When a line in the data below includes "into", pick it out and copy it.

- _Records for this task_:

★ ★ ★ ★

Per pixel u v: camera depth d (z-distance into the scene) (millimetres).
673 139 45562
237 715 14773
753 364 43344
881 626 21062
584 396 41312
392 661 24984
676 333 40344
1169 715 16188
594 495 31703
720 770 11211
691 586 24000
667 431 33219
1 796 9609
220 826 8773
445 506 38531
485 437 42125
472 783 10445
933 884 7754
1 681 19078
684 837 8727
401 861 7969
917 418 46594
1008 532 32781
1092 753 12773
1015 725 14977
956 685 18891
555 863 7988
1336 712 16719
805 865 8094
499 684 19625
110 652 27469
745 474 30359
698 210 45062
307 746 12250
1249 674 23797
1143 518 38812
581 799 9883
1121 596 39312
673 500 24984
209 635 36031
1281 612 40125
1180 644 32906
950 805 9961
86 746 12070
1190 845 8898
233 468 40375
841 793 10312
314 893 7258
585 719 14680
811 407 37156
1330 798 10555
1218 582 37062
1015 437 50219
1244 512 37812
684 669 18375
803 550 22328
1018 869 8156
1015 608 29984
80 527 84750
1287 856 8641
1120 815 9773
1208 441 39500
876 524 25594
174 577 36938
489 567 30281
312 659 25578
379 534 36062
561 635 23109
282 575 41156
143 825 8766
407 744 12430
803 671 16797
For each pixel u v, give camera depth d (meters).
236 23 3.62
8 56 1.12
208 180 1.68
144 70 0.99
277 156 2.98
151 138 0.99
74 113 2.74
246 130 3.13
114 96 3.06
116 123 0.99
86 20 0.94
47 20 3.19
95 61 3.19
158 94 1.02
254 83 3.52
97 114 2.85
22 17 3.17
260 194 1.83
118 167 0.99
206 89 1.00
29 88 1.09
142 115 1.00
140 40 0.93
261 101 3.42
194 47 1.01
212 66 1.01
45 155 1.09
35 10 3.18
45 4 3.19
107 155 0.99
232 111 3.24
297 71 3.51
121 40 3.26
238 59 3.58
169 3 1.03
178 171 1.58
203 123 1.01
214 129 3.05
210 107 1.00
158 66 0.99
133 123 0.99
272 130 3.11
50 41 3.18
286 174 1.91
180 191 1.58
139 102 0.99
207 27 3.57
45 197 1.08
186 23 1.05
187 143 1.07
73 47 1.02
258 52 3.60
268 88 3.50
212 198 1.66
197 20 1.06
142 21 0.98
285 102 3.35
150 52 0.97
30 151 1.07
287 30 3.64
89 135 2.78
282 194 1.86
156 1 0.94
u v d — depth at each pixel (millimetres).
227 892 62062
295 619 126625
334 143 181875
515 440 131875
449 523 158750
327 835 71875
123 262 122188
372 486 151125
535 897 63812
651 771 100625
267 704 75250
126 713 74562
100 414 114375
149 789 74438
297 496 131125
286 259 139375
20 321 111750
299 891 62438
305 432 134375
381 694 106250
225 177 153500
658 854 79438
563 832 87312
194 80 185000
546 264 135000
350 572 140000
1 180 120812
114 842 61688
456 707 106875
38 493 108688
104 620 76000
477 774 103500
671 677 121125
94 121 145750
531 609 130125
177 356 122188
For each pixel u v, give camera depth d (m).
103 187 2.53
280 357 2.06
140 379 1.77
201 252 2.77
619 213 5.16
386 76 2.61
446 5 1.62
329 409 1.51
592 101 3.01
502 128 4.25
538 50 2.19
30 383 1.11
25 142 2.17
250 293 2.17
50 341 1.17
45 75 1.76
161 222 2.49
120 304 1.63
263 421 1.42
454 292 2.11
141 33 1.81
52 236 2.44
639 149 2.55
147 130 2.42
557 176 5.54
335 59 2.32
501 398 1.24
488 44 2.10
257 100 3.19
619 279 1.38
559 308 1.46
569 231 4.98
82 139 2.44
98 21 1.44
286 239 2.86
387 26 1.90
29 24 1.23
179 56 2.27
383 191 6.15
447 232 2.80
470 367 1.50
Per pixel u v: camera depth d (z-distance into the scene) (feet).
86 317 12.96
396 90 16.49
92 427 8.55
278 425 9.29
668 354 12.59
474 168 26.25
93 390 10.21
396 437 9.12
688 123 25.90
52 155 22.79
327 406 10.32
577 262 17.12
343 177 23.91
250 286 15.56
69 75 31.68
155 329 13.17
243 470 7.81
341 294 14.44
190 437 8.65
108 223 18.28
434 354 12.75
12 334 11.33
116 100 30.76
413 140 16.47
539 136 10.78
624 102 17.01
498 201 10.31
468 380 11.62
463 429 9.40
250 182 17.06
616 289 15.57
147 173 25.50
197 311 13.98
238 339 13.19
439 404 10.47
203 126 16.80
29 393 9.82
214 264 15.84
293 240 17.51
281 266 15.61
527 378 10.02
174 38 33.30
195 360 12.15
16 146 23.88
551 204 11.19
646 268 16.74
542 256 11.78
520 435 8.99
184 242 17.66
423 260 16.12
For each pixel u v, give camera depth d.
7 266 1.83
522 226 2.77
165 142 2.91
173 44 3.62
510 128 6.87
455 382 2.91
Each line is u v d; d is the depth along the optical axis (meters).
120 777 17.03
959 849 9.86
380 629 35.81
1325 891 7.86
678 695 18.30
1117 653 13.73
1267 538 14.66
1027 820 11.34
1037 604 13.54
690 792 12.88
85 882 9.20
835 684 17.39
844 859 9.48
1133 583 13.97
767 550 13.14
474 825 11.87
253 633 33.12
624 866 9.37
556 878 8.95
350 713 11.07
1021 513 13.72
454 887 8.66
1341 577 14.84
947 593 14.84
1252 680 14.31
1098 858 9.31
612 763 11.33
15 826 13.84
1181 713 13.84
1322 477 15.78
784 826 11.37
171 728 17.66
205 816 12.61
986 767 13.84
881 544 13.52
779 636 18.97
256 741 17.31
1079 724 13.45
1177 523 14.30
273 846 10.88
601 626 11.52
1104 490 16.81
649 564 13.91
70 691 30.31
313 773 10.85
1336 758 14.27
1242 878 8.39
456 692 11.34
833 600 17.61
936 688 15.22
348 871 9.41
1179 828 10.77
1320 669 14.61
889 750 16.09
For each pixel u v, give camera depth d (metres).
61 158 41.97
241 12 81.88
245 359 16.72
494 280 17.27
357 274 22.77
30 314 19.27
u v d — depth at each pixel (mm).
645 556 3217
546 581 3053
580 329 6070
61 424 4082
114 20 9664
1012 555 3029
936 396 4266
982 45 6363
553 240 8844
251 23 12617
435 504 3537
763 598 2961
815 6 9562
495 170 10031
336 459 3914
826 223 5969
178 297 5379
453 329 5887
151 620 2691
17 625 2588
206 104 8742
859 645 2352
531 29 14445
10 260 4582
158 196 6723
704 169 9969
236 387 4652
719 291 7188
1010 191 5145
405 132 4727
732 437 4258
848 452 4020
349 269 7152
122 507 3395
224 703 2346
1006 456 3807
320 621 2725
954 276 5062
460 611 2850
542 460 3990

★ ★ ★ ★

- _Answer to this exercise_:
Per pixel u v: camera depth d (z-distance into the scene) (millimetres).
Per pixel u v: camera depth d (z-distance into the scene) (feet).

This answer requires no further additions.